AIM OF THE TASK »
Return all of the data that follows precisely, leaving every image out.

TASK INPUTS »
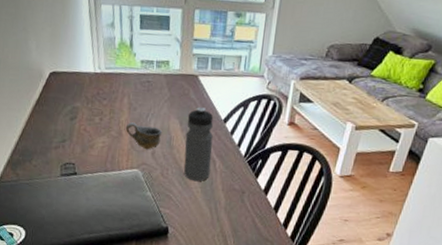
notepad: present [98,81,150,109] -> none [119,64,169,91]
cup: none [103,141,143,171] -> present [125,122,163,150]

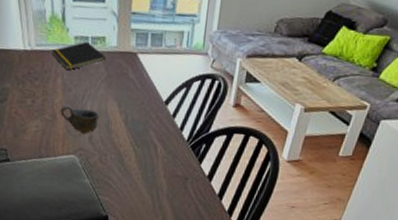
notepad: none [119,64,169,91] -> present [52,41,106,71]
water bottle: present [184,107,214,182] -> none [123,88,154,168]

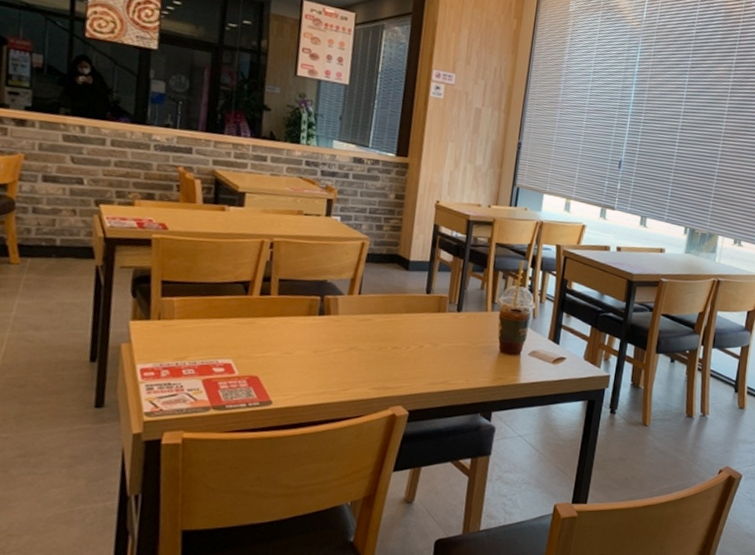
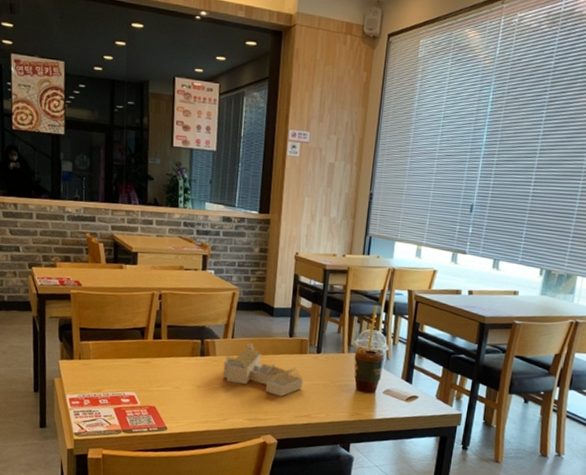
house frame: none [345,300,440,361] -> present [222,343,303,397]

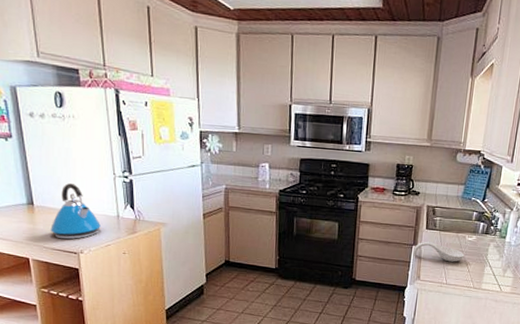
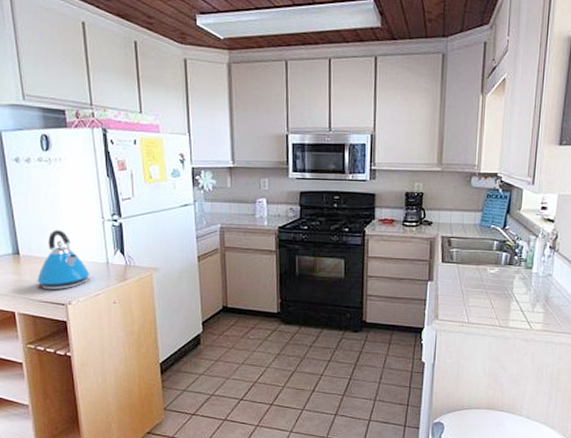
spoon rest: present [413,241,465,262] -> none [429,276,487,298]

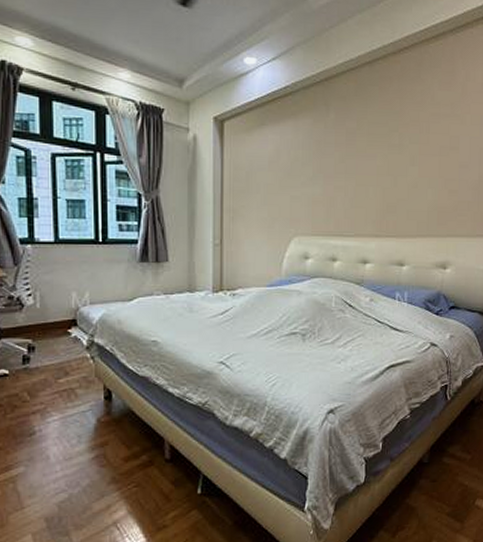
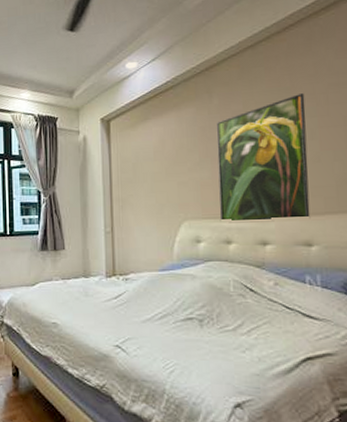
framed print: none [327,119,411,242] -> present [216,93,311,223]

ANSWER »
notepad: present [98,81,150,109] -> none [119,64,169,91]
cup: none [103,141,143,171] -> present [125,122,163,150]

notepad: none [119,64,169,91] -> present [52,41,106,71]
water bottle: present [184,107,214,182] -> none [123,88,154,168]

house frame: none [345,300,440,361] -> present [222,343,303,397]

spoon rest: present [413,241,465,262] -> none [429,276,487,298]

framed print: none [327,119,411,242] -> present [216,93,311,223]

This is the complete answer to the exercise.